- WHAT IS EXPECTED -
Locate each line in the items that contains the word "информацию", and copy every such line.

Saved entries:
- Opening Delimiter -

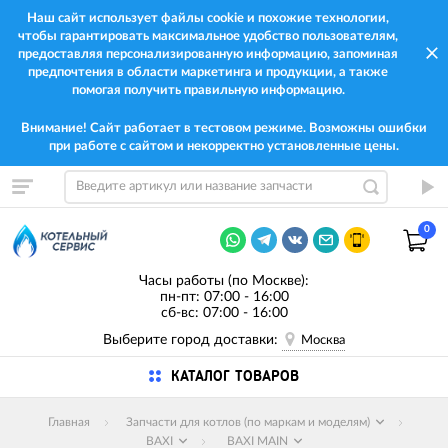
Наш сайт использует файлы cookie и похожие технологии,
чтобы гарантировать максимальное удобство пользователям,
предоставляя персонализированную информацию, запоминая
предпочтения в области маркетинга и продукции, а также
помогая получить правильную информацию.
Внимание! Сайт работает в тестовом режиме. Возможны ошибки
при работе с сайтом и некорректно установленные цены.
0
Часы работы (по Москве):
пн-пт: 07:00 - 16:00
сб-вс: 07:00 - 16:00
Выберите город доставки:
Москва
КАТАЛОГ ТОВАРОВ
Главная
Запчасти для котлов (по маркам и моделям)
BAXI
BAXI MAIN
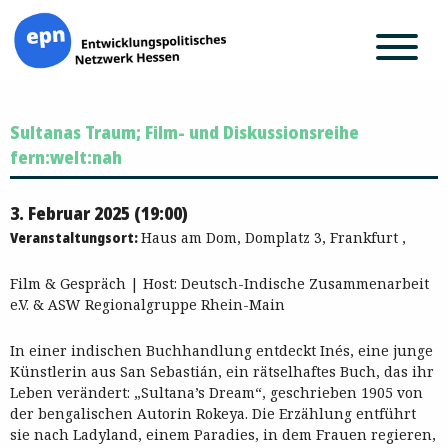
Zum
Sultanas Traum; Film- und Diskussionsreihe
Inhalt
springen
fern:welt:nah
3. Februar 2025 (19:00)
Veranstaltungsort:
Haus am Dom, Domplatz 3, Frankfurt ,
Film & Gespräch | Host: Deutsch-Indische Zusammenarbeit
e.V. & ASW Regionalgruppe Rhein-Main
In einer indischen Buchhandlung entdeckt Inés, eine junge
Künstlerin aus San Sebastián, ein rätselhaftes Buch, das ihr
Leben verändert: „Sultana’s Dream“, geschrieben 1905 von
der bengalischen Autorin Rokeya. Die Erzählung entführt
sie nach Ladyland, einem Paradies, in dem Frauen regieren,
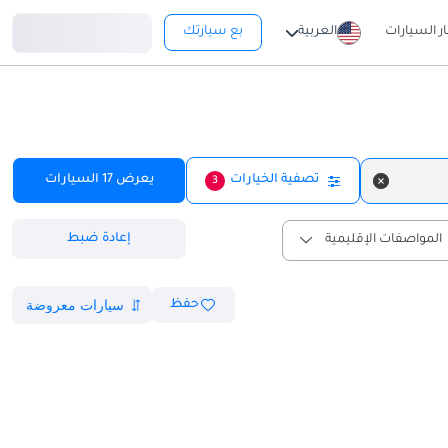
تسجيل دخول
ار السيارات
العربية
بع سيارتك
تصفية الخيارات
يعرض
17
السيارات
3
إعادة ضبط
المواصفات الإقليمية
حفظ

- Closing Delimiter -

- COMPLETED EXERCISE -
предоставляя персонализированную информацию, запоминая
помогая получить правильную информацию.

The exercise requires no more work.